3.Failing air quality (The Hindu)

Synoptic line: It throws light on the recent air pollution that has grappled the entire north India. (GS paper II)

Overview

  • Delhi’s air quality deteriorates with unfailing regularityat this time of the year, with large swathes of north India in the grip of a suffocating smog, but the State governments that can make it easier for millions to breathe do not act with any sense of urgency.

Air pollution crisis

  • Air pollution has turned into a public health emergency in the capital, with the air quality index touching extremely hazardous levels in some parts, necessitating the closure of primary schools, has further lowered its standing.
  • It is unconscionable for governments, through indifference and inaction, to subject citizens to such toxic air, and cause extreme suffering especially among people with respiratory ailments and impaired lung function.

Reasons of pollution

  • The smog that envelops the region is exacerbated by the burning of biomass in Punjab and Haryana, and the winter atmosphere is marked by weak ventilation.
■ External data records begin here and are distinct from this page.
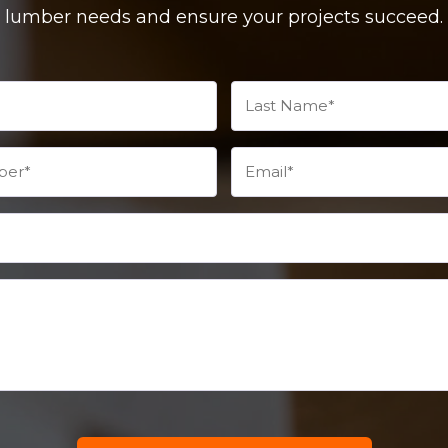
lumber needs and ensure your projects succeed.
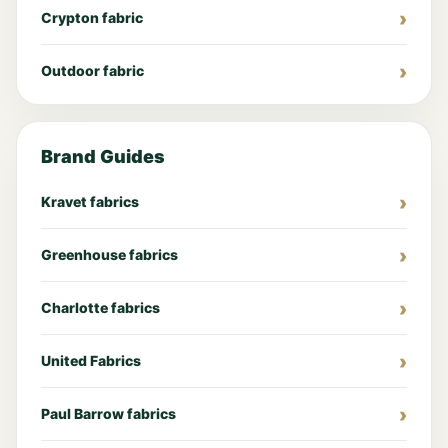
Crypton fabric
Outdoor fabric
Brand Guides
Kravet fabrics
Greenhouse fabrics
Charlotte fabrics
United Fabrics
Paul Barrow fabrics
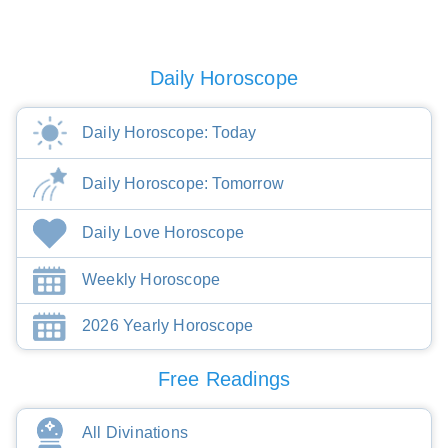
Daily Horoscope
Daily Horoscope: Today
Daily Horoscope: Tomorrow
Daily Love Horoscope
Weekly Horoscope
2026 Yearly Horoscope
Free Readings
All Divinations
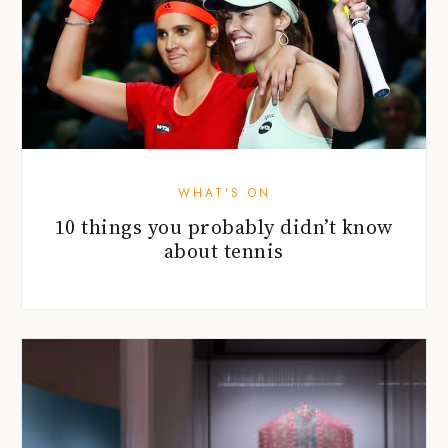
WHAT'S ON
10 things you probably didn’t know
about tennis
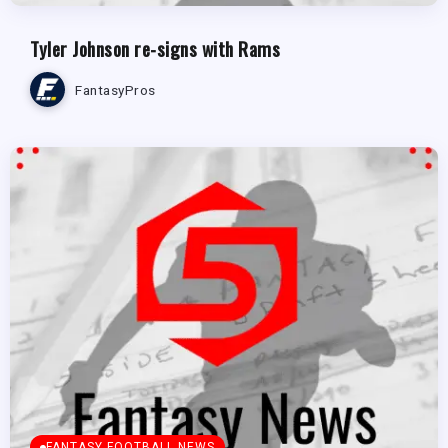
Tyler Johnson re-signs with Rams
FantasyPros
FANTASY FOOTBALL NEWS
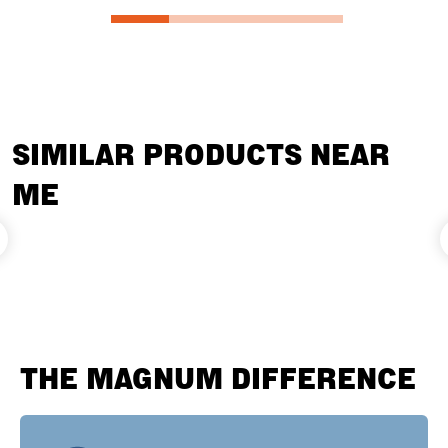
SIMILAR PRODUCTS NEAR
ME
THE MAGNUM DIFFERENCE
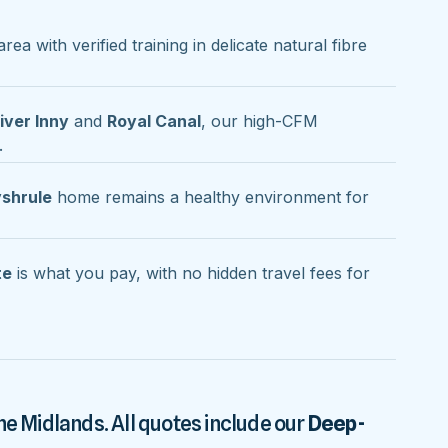
rea with verified training in delicate natural fibre
iver Inny
and
Royal Canal
, our high-CFM
.
shrule
home remains a healthy environment for
te
is what you pay, with no hidden travel fees for
he Midlands. All quotes include our
Deep-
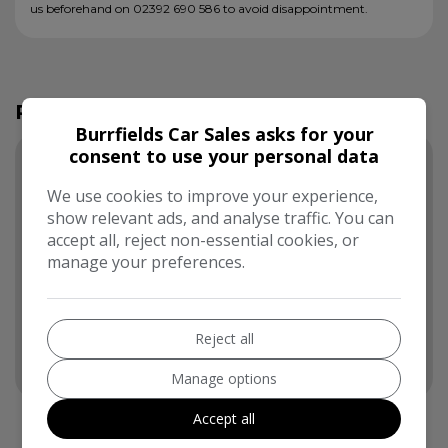
us beforehand on 02392 690 586 to avoid disappointment.
Running Cost Calculator
Burrfields Car Sales asks for your
consent to use your personal data
Use our running cost calculator to estimate the
monthly and annual cost of running this vehicle
We use cookies to improve your experience,
depending on your annual mileage
show relevant ads, and analyse traffic. You can
accept all, reject non-essential cookies, or
Enter your estimated annual mileage
manage your preferences.
Reject all
Manage options
Accept all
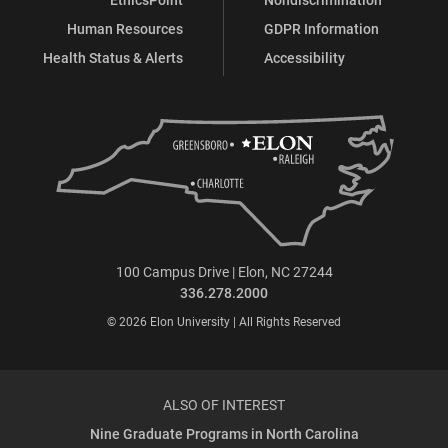
Human Resources
GDPR Information
Health Status & Alerts
Accessibility
100 Campus Drive | Elon, NC 27244
336.278.2000
© 2026 Elon University | All Rights Reserved
ALSO OF INTEREST
Nine Graduate Programs in North Carolina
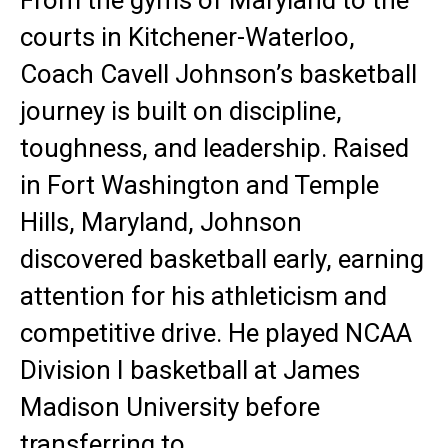
From the gyms of Maryland to the
courts in Kitchener-Waterloo,
Coach Cavell Johnson’s basketball
journey is built on discipline,
toughness, and leadership. Raised
in Fort Washington and Temple
Hills, Maryland, Johnson
discovered basketball early, earning
attention for his athleticism and
competitive drive. He played NCAA
Division I basketball at James
Madison University before
transferring to…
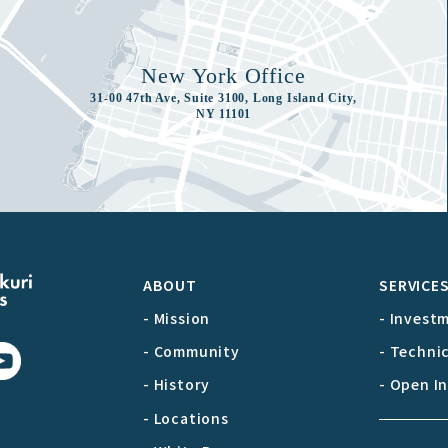
New York Office
31-00 47th Ave, Suite 3100, Long Island City,
NY 11101
ABOUT
SERVICE
- Mission
- Invest
- Community
- Techni
- History
- Open I
- Locations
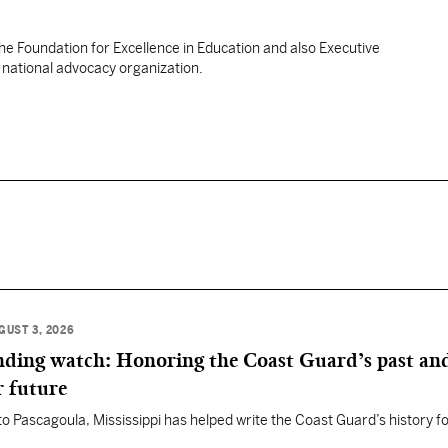
the Foundation for Excellence in Education and also Executive
a national advocacy organization.
GUST 3, 2026
anding watch: Honoring the Coast Guard’s past an
r future
 to Pascagoula, Mississippi has helped write the Coast Guard’s history f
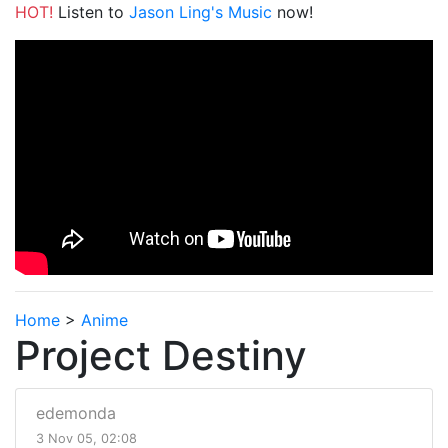
HOT!
Listen to
Jason Ling's Music
now!
Home
>
Anime
Project Destiny
edemonda
3 Nov 05, 02:08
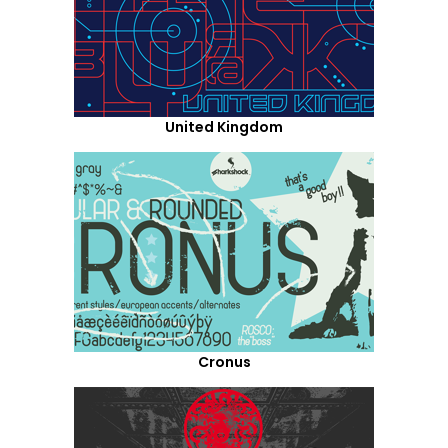
United Kingdom
Cronus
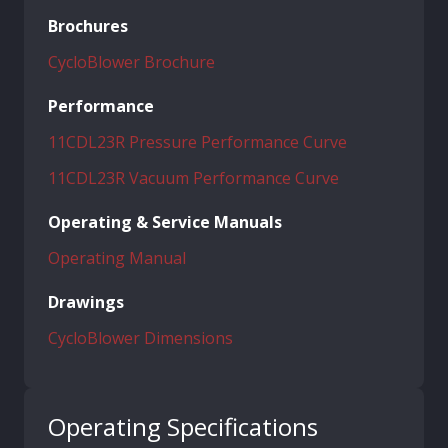
Brochures
CycloBlower Brochure
Performance
11CDL23R Pressure Performance Curve
11CDL23R Vacuum Performance Curve
Operating & Service Manuals
Operating Manual
Drawings
CycloBlower Dimensions
Operating Specifications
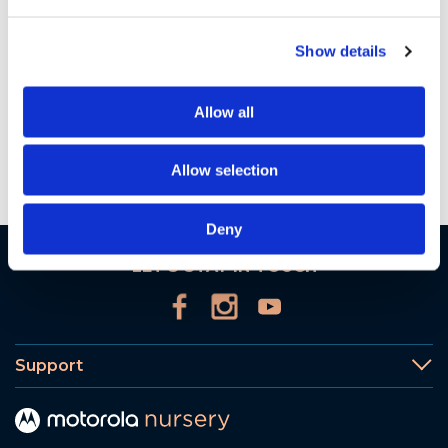
PIP1610 HD CONNECT UK PSTI Soc 28Mar2026
| 33 KB
Show details
Want to get in touch?
Allow all
Contact Us
Allow selection
Deny
LET'S STAY IN TOUCH
Support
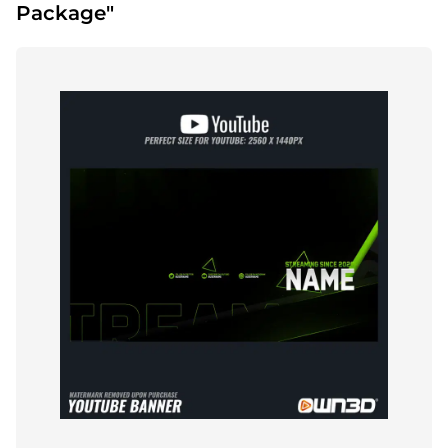
Package"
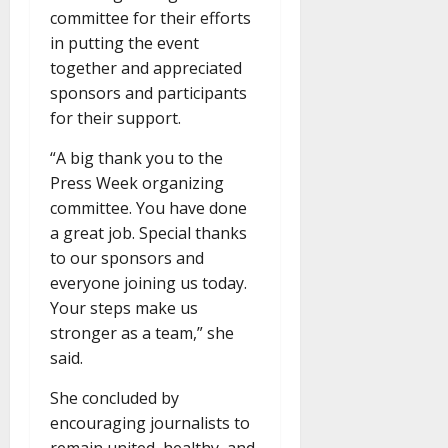
committee for their efforts
in putting the event
together and appreciated
sponsors and participants
for their support.
“A big thank you to the
Press Week organizing
committee. You have done
a great job. Special thanks
to our sponsors and
everyone joining us today.
Your steps make us
stronger as a team,” she
said.
She concluded by
encouraging journalists to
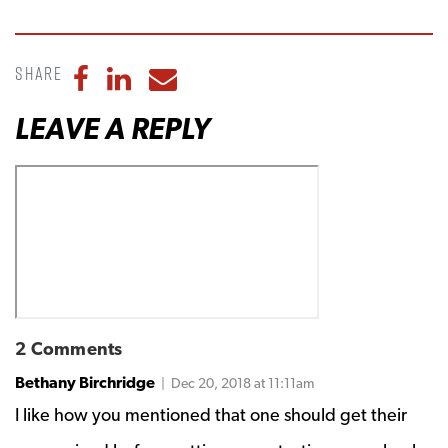
Share
Share to Facebook
Share to LinkedIn
Share to Email
LEAVE A REPLY
2 Comments
Bethany Birchridge
| Dec 20, 2018 at 11:11am
I like how you mentioned that one should get their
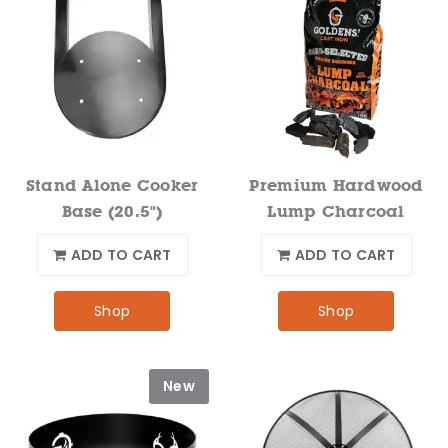
Stand Alone Cooker
Premium Hardwood
Base (20.5")
Lump Charcoal
ADD TO CART
ADD TO CART
Shop
Shop
New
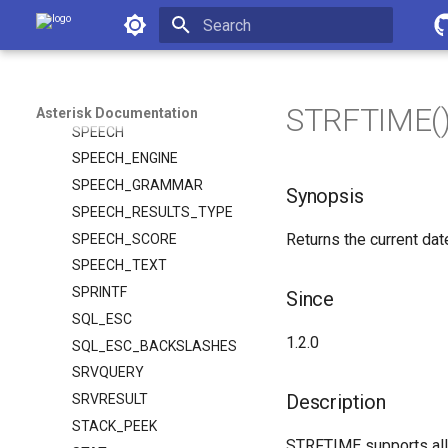
Asterisk Documentation
SHIFT
SMDI_MSG
Initializing search
SMDI_MSG_RETRIEVE
SORT
STRFTIME() 
Asterisk Documentation
SPEECH
SPEECH_ENGINE
SPEECH_GRAMMAR
Synopsis
SPEECH_RESULTS_TYPE
Returns the current dat
SPEECH_SCORE
SPEECH_TEXT
SPRINTF
Since
SQL_ESC
1.2.0
SQL_ESC_BACKSLASHES
SRVQUERY
Description
SRVRESULT
STACK_PEEK
STRFTIME supports all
An analysis of local sources by IIT-Kanpur last year pointed to construction dust, vehicular pollution, and domestic and industrial emissions as other major factors.
  • Clearly, the burden of such chronic problems has outweighed the benefits conferred by measures such as the ban on Deepavali crackers, and in the past, the shift to compressed natural gas for commercial vehicles and restricting car use to odd and even number plates on alternate days.
  • A comprehensive solution demands that the governments of Delhi, Punjab, Haryana and Uttar Pradesh, assisted by the Centre, address farm residue burning and construction dust.
  • The post-monsoon as opposed to pre-monsoon burning of rice and wheat residue releases maximum aerosols that contribute to the volume of PM2.5, which gets embedded in the lungs. Automation of farm operations leaves root-bound crop waste after machine harvesting, running to millions of tonnes, requiring a solution of scale.

Way ahead

  • Sustainable residue removal cannot be achieved by the farmers alone, and requires help from the state machinery.
  • The national capital needs a major greening effort. Unpaved surfaces raise dust levels as in all Indian cities, but civic agencies ignore the problem. There is every reason to think that even the Ministry of Environment’s orders issued in 2015 under the Air (Prevention and Control of Pollution) Act, 1981 to comprehensively green Delhi’s road margins and open spaces were not pursued seriously. Shifting more of the city’s travel to comfortable public transport can cut fine particulates in congested areas and improve the air for residents.
  • Many such initiatives were taken up by China in its cities to reduce exposure to PM2.5 that produces morbidity from cardiovascular and respiratory diseases and leads to premature death. Only a determined response to the crisis can spare Delhi of its infamous tag as one of the most polluted cities on the planet.

Question– What strategy should be adopted by the centre and state govt. to fight with the rising air pollution?